== Exercise directions ==
Of all the lines below, return only those starting with the line holding "left hip: (109, 169)" and going on through the line holding "right hip: (96, 189)", exactly as written.

== Data provided ==
>>>>>

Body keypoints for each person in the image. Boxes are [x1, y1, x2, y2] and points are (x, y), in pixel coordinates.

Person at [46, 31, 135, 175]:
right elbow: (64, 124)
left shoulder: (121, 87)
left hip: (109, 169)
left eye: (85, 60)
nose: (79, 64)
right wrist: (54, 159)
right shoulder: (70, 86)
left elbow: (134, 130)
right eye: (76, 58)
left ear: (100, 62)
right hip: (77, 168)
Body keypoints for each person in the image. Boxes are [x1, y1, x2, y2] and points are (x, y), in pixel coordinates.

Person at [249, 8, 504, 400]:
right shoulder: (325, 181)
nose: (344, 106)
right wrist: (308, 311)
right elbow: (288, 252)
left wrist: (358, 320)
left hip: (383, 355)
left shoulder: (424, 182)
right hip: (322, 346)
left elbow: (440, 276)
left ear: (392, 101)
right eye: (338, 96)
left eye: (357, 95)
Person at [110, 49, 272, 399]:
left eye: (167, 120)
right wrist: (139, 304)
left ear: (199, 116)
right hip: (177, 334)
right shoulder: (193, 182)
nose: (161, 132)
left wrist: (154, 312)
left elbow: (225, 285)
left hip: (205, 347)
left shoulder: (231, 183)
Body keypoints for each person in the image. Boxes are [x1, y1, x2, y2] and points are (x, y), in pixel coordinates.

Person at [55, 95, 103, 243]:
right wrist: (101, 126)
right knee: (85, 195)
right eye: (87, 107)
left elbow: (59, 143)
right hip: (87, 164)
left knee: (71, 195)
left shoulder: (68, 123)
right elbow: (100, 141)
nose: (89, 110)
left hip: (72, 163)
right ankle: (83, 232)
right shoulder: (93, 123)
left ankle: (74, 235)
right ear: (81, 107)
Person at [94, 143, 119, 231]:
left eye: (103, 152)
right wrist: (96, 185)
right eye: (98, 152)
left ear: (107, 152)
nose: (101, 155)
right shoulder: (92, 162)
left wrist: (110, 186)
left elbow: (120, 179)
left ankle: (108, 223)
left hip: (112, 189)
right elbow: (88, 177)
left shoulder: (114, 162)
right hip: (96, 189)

<<<<<
>>>>>

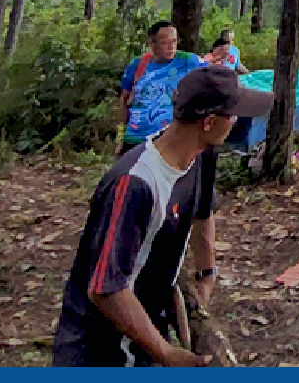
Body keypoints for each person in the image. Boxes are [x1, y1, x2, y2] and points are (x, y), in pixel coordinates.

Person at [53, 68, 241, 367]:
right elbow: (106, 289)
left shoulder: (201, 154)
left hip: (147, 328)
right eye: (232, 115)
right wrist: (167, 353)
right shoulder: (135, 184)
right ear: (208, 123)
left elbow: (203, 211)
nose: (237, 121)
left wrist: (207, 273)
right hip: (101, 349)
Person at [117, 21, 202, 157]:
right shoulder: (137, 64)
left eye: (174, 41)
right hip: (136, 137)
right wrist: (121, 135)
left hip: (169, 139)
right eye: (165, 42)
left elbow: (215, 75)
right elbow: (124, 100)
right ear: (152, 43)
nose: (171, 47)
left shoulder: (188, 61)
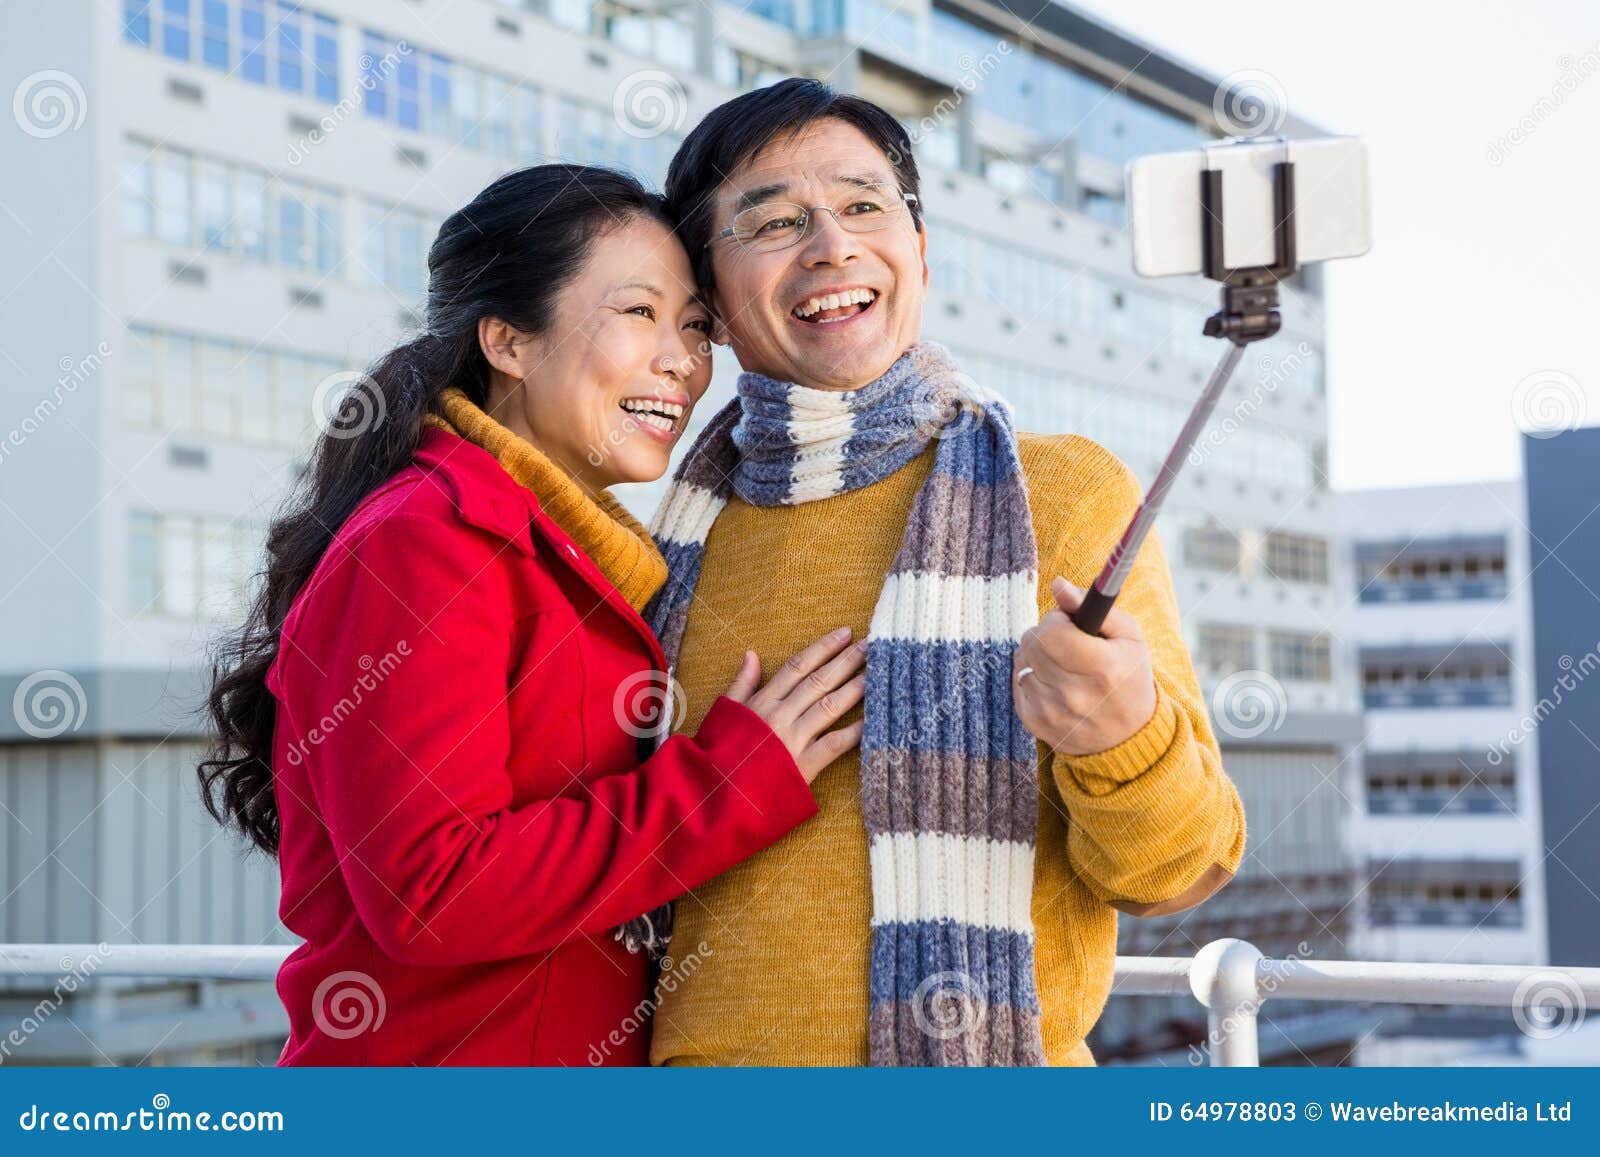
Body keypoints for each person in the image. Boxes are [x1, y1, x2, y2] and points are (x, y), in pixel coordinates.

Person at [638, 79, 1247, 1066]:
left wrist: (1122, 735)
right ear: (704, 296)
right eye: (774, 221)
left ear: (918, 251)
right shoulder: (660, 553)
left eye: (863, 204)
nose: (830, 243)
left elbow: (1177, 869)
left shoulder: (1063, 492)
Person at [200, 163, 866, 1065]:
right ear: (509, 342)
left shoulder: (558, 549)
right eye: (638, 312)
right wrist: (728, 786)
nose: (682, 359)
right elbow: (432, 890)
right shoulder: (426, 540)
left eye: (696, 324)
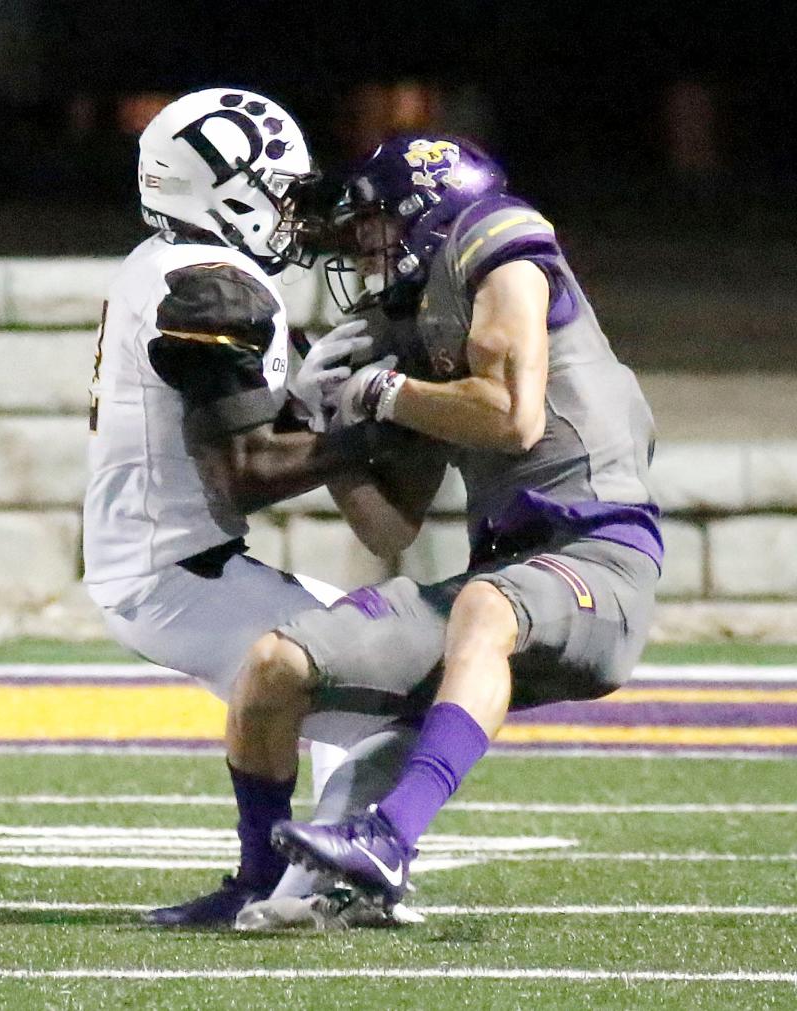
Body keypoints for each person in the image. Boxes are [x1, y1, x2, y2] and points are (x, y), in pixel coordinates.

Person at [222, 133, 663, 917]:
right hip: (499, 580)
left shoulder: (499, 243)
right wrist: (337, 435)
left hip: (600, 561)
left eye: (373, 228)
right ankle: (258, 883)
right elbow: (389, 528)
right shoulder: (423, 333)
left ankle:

<<<<<

== Exercise response ==
left hip: (109, 169)
left eye: (85, 60)
nose: (79, 64)
right wrist: (54, 159)
right shoulder: (70, 86)
left elbow: (134, 130)
right eye: (76, 58)
left ear: (100, 62)
right hip: (77, 168)
Body keypoints for each person in the image. Boxes are [x1, y1, x2, y2] and points are (x, y), in pixel coordinates.

Person at [249, 8, 504, 400]:
right shoulder: (325, 181)
nose: (344, 106)
right wrist: (308, 311)
right elbow: (288, 252)
left wrist: (358, 320)
left hip: (383, 355)
left shoulder: (424, 182)
right hip: (322, 346)
left elbow: (440, 276)
left ear: (392, 101)
right eye: (338, 96)
left eye: (357, 95)
Person at [110, 49, 272, 399]:
left eye: (167, 120)
right wrist: (139, 304)
left ear: (199, 116)
right hip: (177, 334)
right shoulder: (193, 182)
nose: (161, 132)
left wrist: (154, 312)
left elbow: (225, 285)
left hip: (205, 347)
left shoulder: (231, 183)
Body keypoints for each person in the image. Boxes are [x1, y1, x2, y2] and points are (x, y), in pixel coordinates.

Person at [55, 95, 103, 243]:
right wrist: (101, 126)
right knee: (85, 195)
right eye: (87, 107)
left elbow: (59, 143)
right hip: (87, 164)
left knee: (71, 195)
left shoulder: (68, 123)
right elbow: (100, 141)
nose: (89, 110)
left hip: (72, 163)
right ankle: (83, 232)
right shoulder: (93, 123)
left ankle: (74, 235)
right ear: (81, 107)
Person at [94, 143, 119, 231]:
left eye: (103, 152)
right wrist: (96, 185)
right eye: (98, 152)
left ear: (107, 152)
nose: (101, 155)
right shoulder: (92, 162)
left wrist: (110, 186)
left elbow: (120, 179)
left ankle: (108, 223)
left hip: (112, 189)
right elbow: (88, 177)
left shoulder: (114, 162)
right hip: (96, 189)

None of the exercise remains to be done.